More veterans have hearing loss than non-veterans. – Veterans are 30 percent more likely than nonveterans to suffer hearing loss of the severe kind. Worse yet, those who served after 9/11 were found to be four times more likely to be afflicted with some sort of hearing impairment than nonveterans.

Soldiers now may suffer more hearing damage than those who have served in past decades. – With the advent of improvised explosive devices and more powerful combat technology, more veterans are coming home with hearing loss than their predecessors. Field generators, “bunker buster” bombs, and loud transportation such as helicopters can be deafening.

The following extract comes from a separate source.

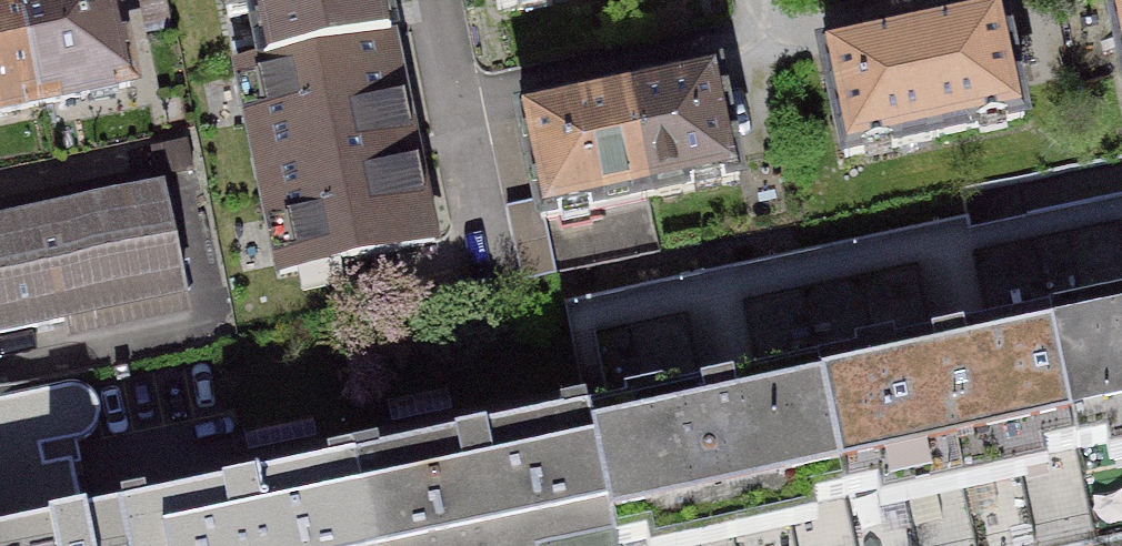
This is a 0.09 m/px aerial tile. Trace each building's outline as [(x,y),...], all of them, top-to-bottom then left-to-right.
[(20,1),(42,105),(130,86),(112,0),(25,0),(20,1)] [(264,59),(265,64),(392,37),(388,19),(384,0),(225,0),(229,19),(254,13),(264,59)] [(498,10),(546,0),(496,0),(498,10)] [(1121,58),(1121,0),(1110,0),(1121,58)] [(0,5),(0,114),(42,105),(20,1),(4,5),(0,5)] [(930,31),(913,35),(934,139),(1023,121),(1001,16),(930,31)] [(896,38),(824,53),(846,158),(934,139),(913,35),(896,38)] [(264,59),(237,65),(281,275),(387,253),(398,307),(463,294),(452,237),(434,240),(408,113),(393,36),(392,37),(265,64),(264,59)] [(645,91),(628,94),(650,199),(739,180),(717,76),(645,91)] [(611,98),(520,116),(538,202),(507,208),(523,280),(553,273),(542,221),(650,199),(628,94),(611,98)] [(70,320),(183,297),(161,193),(0,226),(0,335),(70,320)] [(564,304),(570,338),(593,333),(608,404),(633,399),(645,394),(828,357),(865,349),(863,340),(903,332),(904,339),(1059,308),(1121,295),(1121,204),(973,234),(969,219),(564,304)] [(1059,308),(1086,442),(1120,435),(1121,447),(1121,295),(1059,308)] [(70,320),(76,351),(189,327),(183,297),(70,320)] [(1055,449),(1086,442),(1059,308),(904,339),(903,332),(863,340),(865,349),(828,357),(855,489),(887,482),(890,498),(1058,464),(1055,449)] [(855,489),(828,357),(645,394),(648,409),(588,421),(614,545),(647,545),(825,514),(821,496),(855,489)] [(120,519),(119,519),(85,527),(71,463),(60,465),(56,445),(77,441),(81,440),(85,438),(89,435),(92,433),(95,429),(97,424),(98,420),(98,415),(98,411),(97,407),(95,403),(93,400),(90,397),(86,394),(83,392),(79,391),(75,390),(71,390),(67,391),(0,405),(0,545),(126,545),(120,519)] [(355,468),(371,545),(614,545),(588,421),(588,419),(479,441),(355,468)] [(1121,536),(1121,447),(1120,435),(1086,442),(1055,449),(1058,464),(890,498),(887,482),(855,489),(821,496),(825,514),(647,545),(1073,545),(1121,536)] [(355,468),(235,493),(118,517),(119,519),(120,519),(126,545),(371,545),(355,468)]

Unfortunately, many of the soldiers who come home with loss of hearing do not seek help. – Experts say that too few returning soldiers who suffer tinnitus or hearing loss go to a hearing specialist or audiologist upon returning home – they often live simply live with the problem. In fact, most people will wait an average of 7 years from initially noticing hearing loss to actually seeking medical attention.

Severe tinnitus may be eased, thanks to advances in neuroscience. – While there is no cure for tinnitus, some scientists believe there is a correlation between serotonin depletion (which can lead to depression, anxiety, and insomnia) and the severity of tinnitus. Fortunately, with the help of tinnitus therapies and antidepressants, some veterans have found relief from severe tinnitus.